In the U.S., more than 170 million people have been fully vaccinated against COVID-19, and more than 92 million of them received the Pfizer-BioNTech vaccine, the first to be granted EUA in the U.S. in December 2020. EUA for the Moderna vaccine followed shortly afterwards, and then the Johnson & Johnson one-shot vaccine was granted EUA in February 2021.
“For business and universities that have been thinking about putting vaccine requirements in place in order to create safer spaces for people to work and learn, I think that this move from the FDA, when it comes, will actually help them to move forward with those kinds of plans,” U.S. Surgeon General Vivek Murthy said yesterday on CNN’s State of the Union.
EUA is granted to medical products for use during an emergency, and once that emergency is over, according to the FDA, “then any EUA(s) issued based on that declaration will no longer remain in effect.” The state of emergency was declared by former Health and Human Services Secretary Alex Azar on January 31, 2020, and has been renewed several times, most recently in late July.

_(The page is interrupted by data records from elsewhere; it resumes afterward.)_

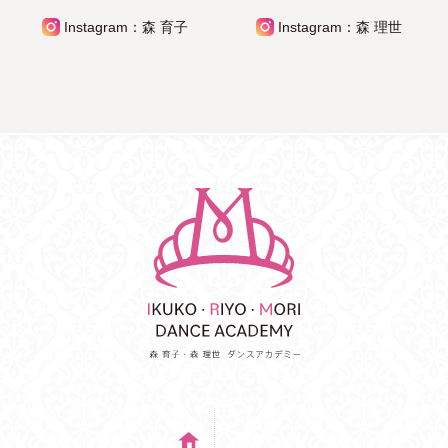
Instagram：森 育子
Instagram：森 理世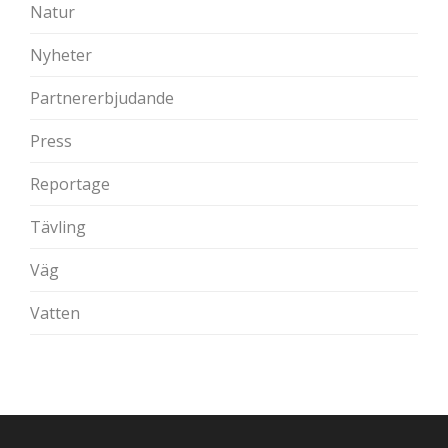
Natur
Nyheter
Partnererbjudande
Press
Reportage
Tävling
Väg
Vatten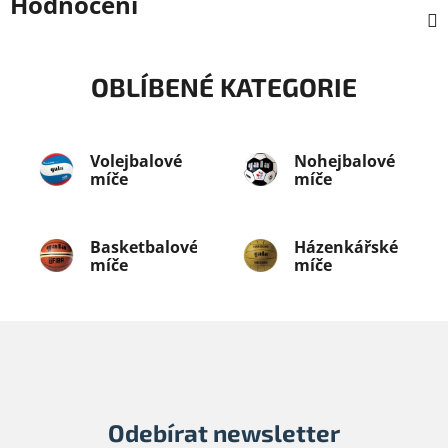
Hodnocení
OBLÍBENÉ KATEGORIE
Volejbalové
Nohejbalové
míče
míče
Basketbalové
Házenkářské
míče
míče
Odebírat newsletter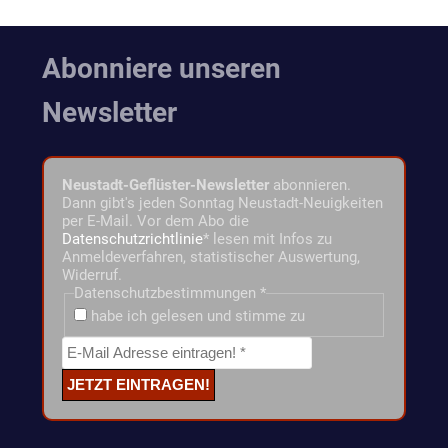
Abonniere unseren
Newsletter
Neustadt-Geflüster-Newsletter
abonnieren.
Dann gibt's jeden Sonntag Neustadt-Neuigkeiten
per E-Mail. Vor dem Abo die
Datenschutzrichtlinie
* lesen mit Infos zu
Anmeldeverfahren, statistischer Auswertung,
Widerruf.
Datenschutzbestimmungen
*
habe ich gelesen und stimme zu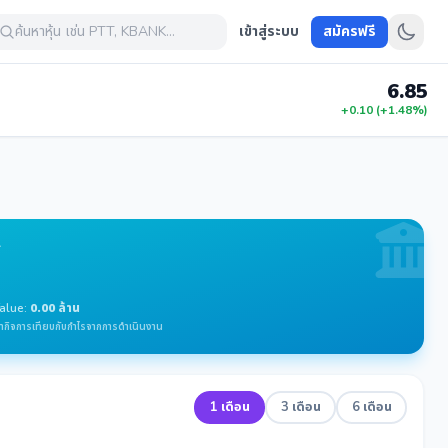
ค้นหาหุ้น เช่น PTT, KBANK...
เข้าสู่ระบบ
สมัครฟรี
6.85
+0.10 (+1.48%)
A
Value:
0.00 ล้าน
ากิจการเทียบกับกำไรจากการดำเนินงาน
1 เดือน
3 เดือน
6 เดือน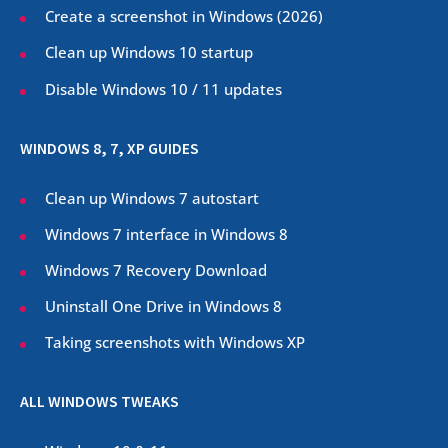
Create a screenshot in Windows (
2026
)
Clean up Windows 10 startup
Disable Windows 10 / 11 updates
WINDOWS 8, 7, XP GUIDES
Clean up Windows 7 autostart
Windows 7 interface in Windows 8
Windows 7 Recovery Download
Uninstall One Drive in Windows 8
Taking screenshots with Windows XP
ALL WINDOWS TWEAKS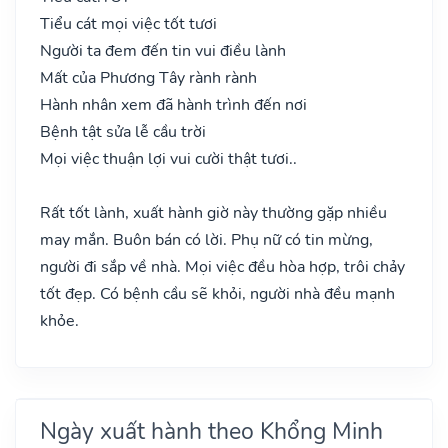
Tiểu cát mọi việc tốt tươi
Người ta đem đến tin vui điều lành
Mất của Phương Tây rành rành
Hành nhân xem đã hành trình đến nơi
Bệnh tật sửa lễ cầu trời
Mọi việc thuận lợi vui cười thật tươi..
Rất tốt lành, xuất hành giờ này thường gặp nhiều
may mắn. Buôn bán có lời. Phụ nữ có tin mừng,
người đi sắp về nhà. Mọi việc đều hòa hợp, trôi chảy
tốt đẹp. Có bệnh cầu sẽ khỏi, người nhà đều mạnh
khỏe.
Ngày xuất hành theo Khổng Minh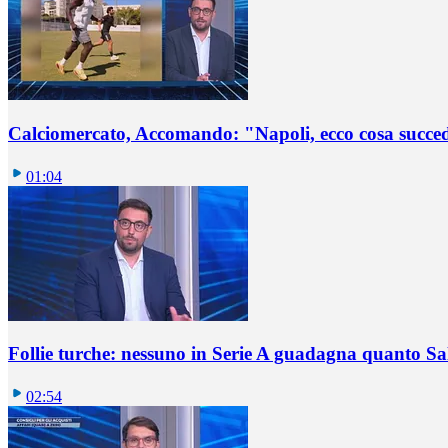
Calciomercato, Accomando: "Napoli, ecco cosa succ
01:04
Follie turche: nessuno in Serie A guadagna quanto S
02:54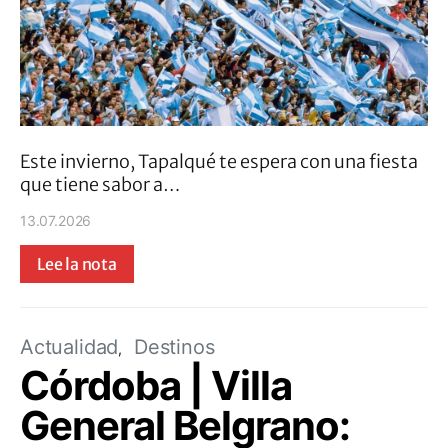
Este invierno, Tapalqué te espera con una fiesta
que tiene sabor a…
13.07.2026
Lee la nota
Actualidad
Destinos
Córdoba | Villa
General Belgrano: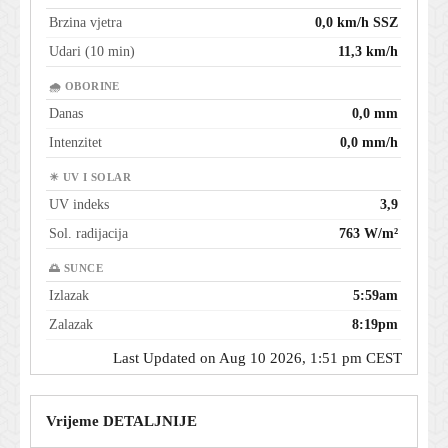
Brzina vjetra
0,0 km/h SSZ
Udari (10 min)
11,3 km/h
🌧 OBORINE
Danas
0,0 mm
Intenzitet
0,0 mm/h
☀ UV I SOLAR
UV indeks
3,9
Sol. radijacija
763 W/m²
🌅 SUNCE
Izlazak
5:59am
Zalazak
8:19pm
Last Updated on Aug 10 2026, 1:51 pm CEST
Vrijeme DETALJNIJE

Moderna has started its application for full approval. J&J has yet to file for full FDA approval.
A Kaiser Family Foundation poll conducted in June found that 31% of unvaccinated people claimed they would be more likely to get a COVID-19 vaccine once one receives full FDA approval.
Acting FDA Commissioner Janet Woodcock stated, “While millions of people have already safely received COVID-19 vaccines, we recognize that for some, the FDA approval of a vaccine may now instill additional confidence to get vaccinated. Today’s milestone puts us one step closer to altering the course of this pandemic in the U.S.”
Paul Offit, a voting member of the FDA’s Vaccines and Related Biological Products Advisory Committee, noted that full approval is “more psychological than anything else. I mean you already have more than 320 million doses administered that are out there. The vaccines already have an enormous safety and efficacy profile.”
Some major corporations, such as Walt Disney and Walmart, have already mandated that some or all of their staff must get fully vaccinated this fall. Others have expressed hesitation in their ability to mandate a vaccine that is not fully approved, which would no longer be a stumbling block. The Pentagon has said it would make vaccines mandatory for service members “no later” than the middle of September, but that they would mandate it earlier if the FDA granted full approval.
Anthony Fauci, White House chief medical officer and director of the National Institute of Allergy and Infectious Diseases, said on August 8, “You’re going to see the empowerment of local enterprises, giving mandates that could be colleges, universities, places of business, a whole variety and I strongly support that. The time has come. … We’ve got to go the extra step to get people vaccinated.”
Offit pointed out that the full Biologic License Application (BLA) requires at least six months of data, whereas the EUA allowed just two months. He noted that when Merck submitted data on its 70,000-person rotavirus vaccine trial, the pages would have exceeded the height of the Sears Tower, which is now known as the Willis Tower in Chicago, and is 1,450-feet-tall.
“The FDA will do what it thinks it needs to do to make sure that the American public is safe,” Offit said.